When designing or reviewing an evaluation for a genomic model, it can help to walk through a simple checklist:

  1. What level is the decision?
    • Molecular assay design, variant prioritization, patient risk, or clinical action?
    • Ensure metrics align with that level (e.g., enrichment for variant ranking, net benefit for clinical decisions).
  2. What are the baselines?
    • Strong non-deep baselines (logistic regression, classical PGS).
    • Prior deep models (e.g., DeepSEA, SpliceAI, Enformer, earlier GFMs).
    • Report both absolute performance and gains over these baselines.
  3. How are splits designed?
    • Are individuals, loci, genes, assays, and ancestries appropriately separated?
    • Is there any plausible path for leakage or circularity?
  4. How robust is performance?
    • Across cohorts, ancestries, platforms, and time.
    • Under label noise or missingness.
  5. Are uncertainty and calibration evaluated?
    • For probabilistic outputs, are calibration and decision-level trade-offs reported?
    • Are subgroup-specific metrics examined?
  6. How does the model behave across usage regimes?
    • Zero-shot, probing, fine-tuning for GFMs.
    • Data efficiency: does pretraining help when labeled data are scarce?
  7. What is the story beyond the benchmark?
    • Does improved performance change downstream decisions or experimental design?
    • Are there plans for prospective or interventional evaluation when clinical deployment is envisioned?
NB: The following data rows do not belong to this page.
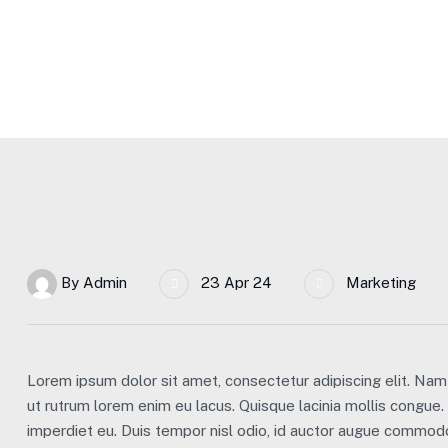
Home Main – CJA
5 Impactful Elements That Promote IT An
By
Admin
23 Apr 24
Marketing
Lorem ipsum dolor sit amet, consectetur adipiscing elit. Nam 
ut rutrum lorem enim eu lacus. Quisque lacinia mollis congue
imperdiet eu. Duis tempor nisl odio, id auctor augue commodo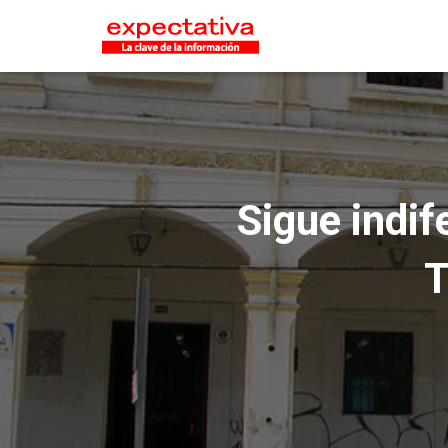
Sigue indif
T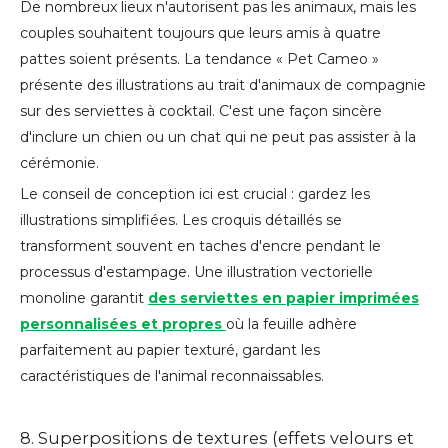
De nombreux lieux n'autorisent pas les animaux, mais les
couples souhaitent toujours que leurs amis à quatre
pattes soient présents. La tendance « Pet Cameo »
présente des illustrations au trait d'animaux de compagnie
sur des serviettes à cocktail. C'est une façon sincère
d'inclure un chien ou un chat qui ne peut pas assister à la
cérémonie.
Le conseil de conception ici est crucial : gardez les
illustrations simplifiées. Les croquis détaillés se
transforment souvent en taches d'encre pendant le
processus d'estampage. Une illustration vectorielle
monoline garantit
des serviettes en papier imprimées
personnalisées et propres
où la feuille adhère
parfaitement au papier texturé, gardant les
caractéristiques de l'animal reconnaissables.
8. Superpositions de textures (effets velours et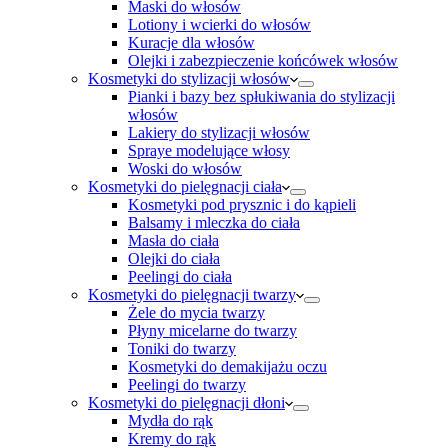
Maski do włosów
Lotiony i wcierki do włosów
Kuracje dla włosów
Olejki i zabezpieczenie końcówek włosów
Kosmetyki do stylizacji włosów
Pianki i bazy bez spłukiwania do stylizacji
włosów
Lakiery do stylizacji włosów
Spraye modelujące włosy
Woski do włosów
Kosmetyki do pielęgnacji ciała
Kosmetyki pod prysznic i do kąpieli
Balsamy i mleczka do ciała
Masła do ciała
Olejki do ciała
Peelingi do ciała
Kosmetyki do pielęgnacji twarzy
Żele do mycia twarzy
Płyny micelarne do twarzy
Toniki do twarzy
Kosmetyki do demakijażu oczu
Peelingi do twarzy
Kosmetyki do pielęgnacji dłoni
Mydła do rąk
Kremy do rąk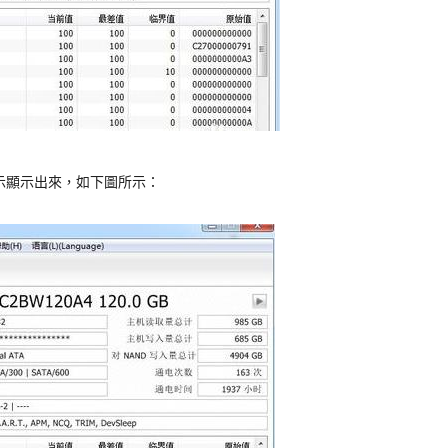
示顯示出來，如下圖所示：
Subsequent chapters flesh out specific aspects of reliability:

  • Chapter 16 digs into confounders, bias, and fairness, showing how evaluation can mislead when data are structured in problematic ways.
  • Chapter 17 focuses on interpretability and mechanisms, turning models from black boxes into testable biological hypotheses.

Together, these chapters aim to help you read the rest of the book—and the emerging literature on genomic foundation models—with a critical eye toward what has really been demonstrated and how much you should trust it.